- **Task requirements**:
Pictures appear in the records below; write out everything else exactly.
*** Information supplied Section Begins ***
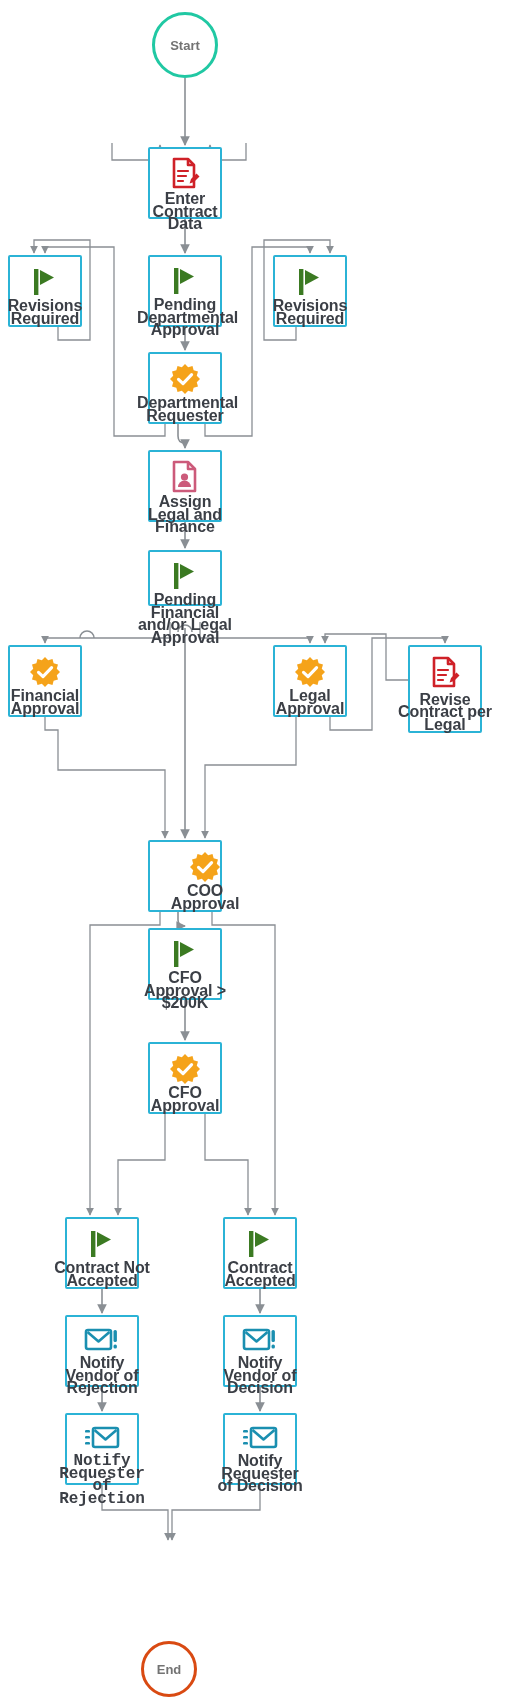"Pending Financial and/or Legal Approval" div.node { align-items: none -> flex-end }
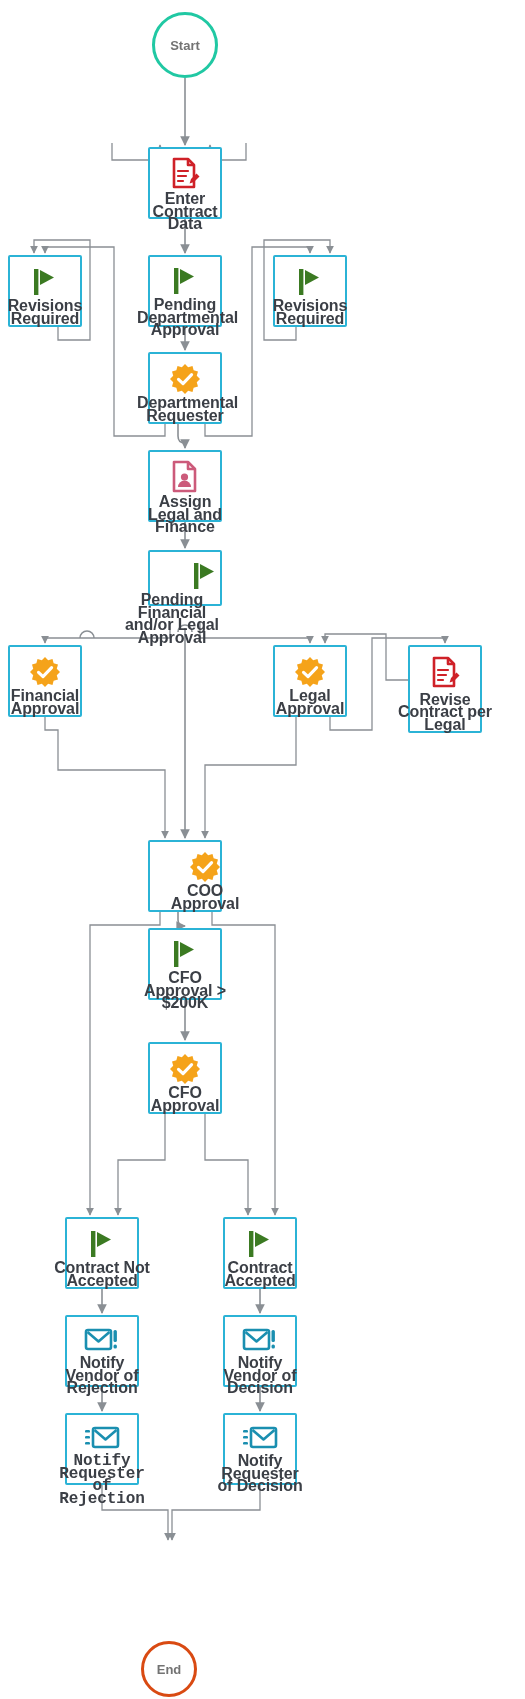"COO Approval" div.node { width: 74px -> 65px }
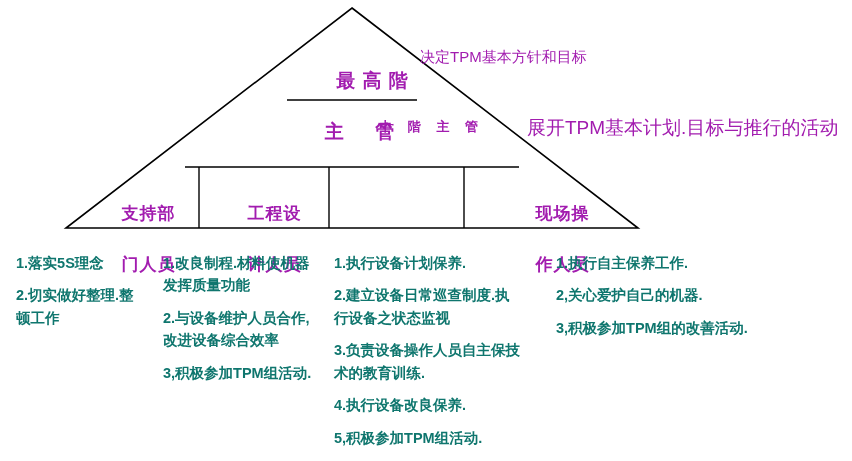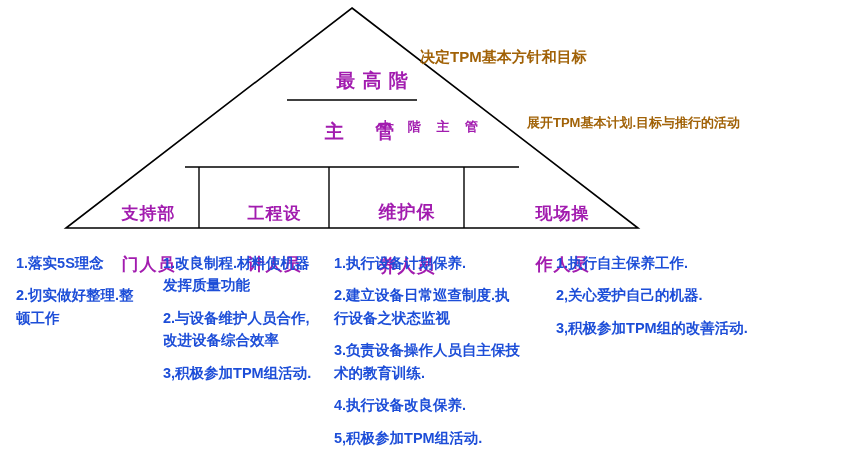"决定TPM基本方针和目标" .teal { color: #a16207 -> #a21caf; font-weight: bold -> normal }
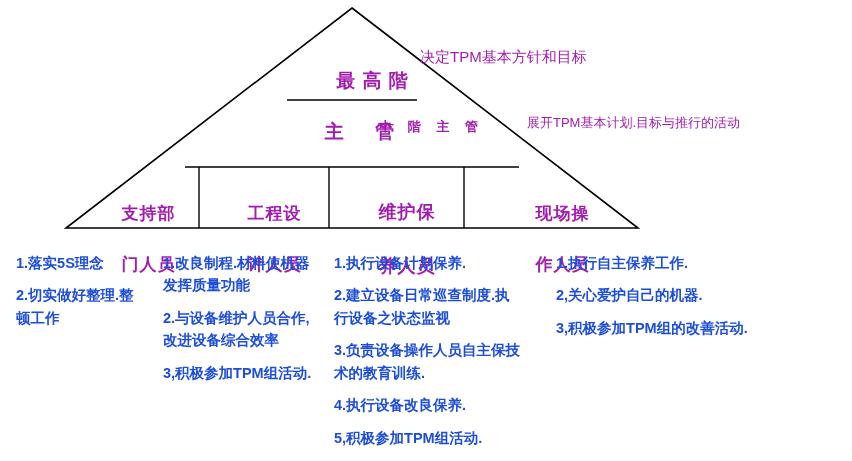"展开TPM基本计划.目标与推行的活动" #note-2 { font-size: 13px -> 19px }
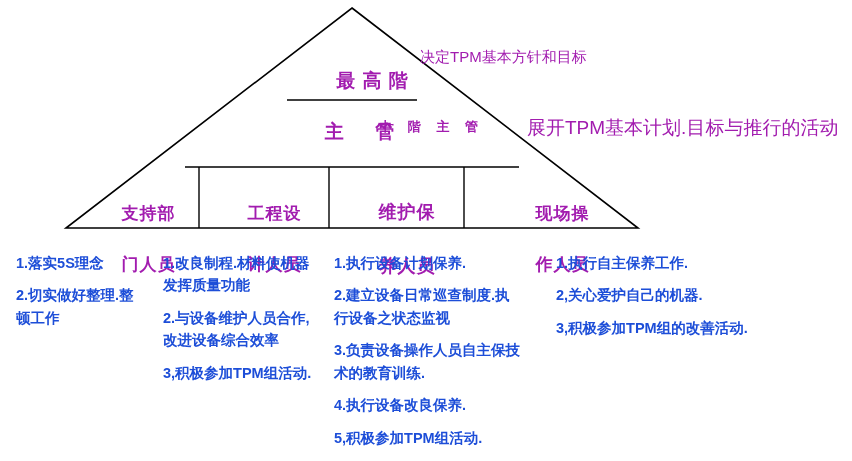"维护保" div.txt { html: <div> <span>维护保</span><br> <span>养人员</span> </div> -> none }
*** Information supplied Section Ends ***
- **Task output**:
"Pending Financial and/or Legal Approval" div.node { align-items: none -> flex-end }
"COO Approval" div.node { width: 74px -> 65px }
"决定TPM基本方针和目标" .teal { color: #a16207 -> #a21caf; font-weight: bold -> normal }
"展开TPM基本计划.目标与推行的活动" #note-2 { font-size: 13px -> 19px }
"维护保" div.txt { html: <div> <span>维护保</span><br> <span>养人员</span> </div> -> none }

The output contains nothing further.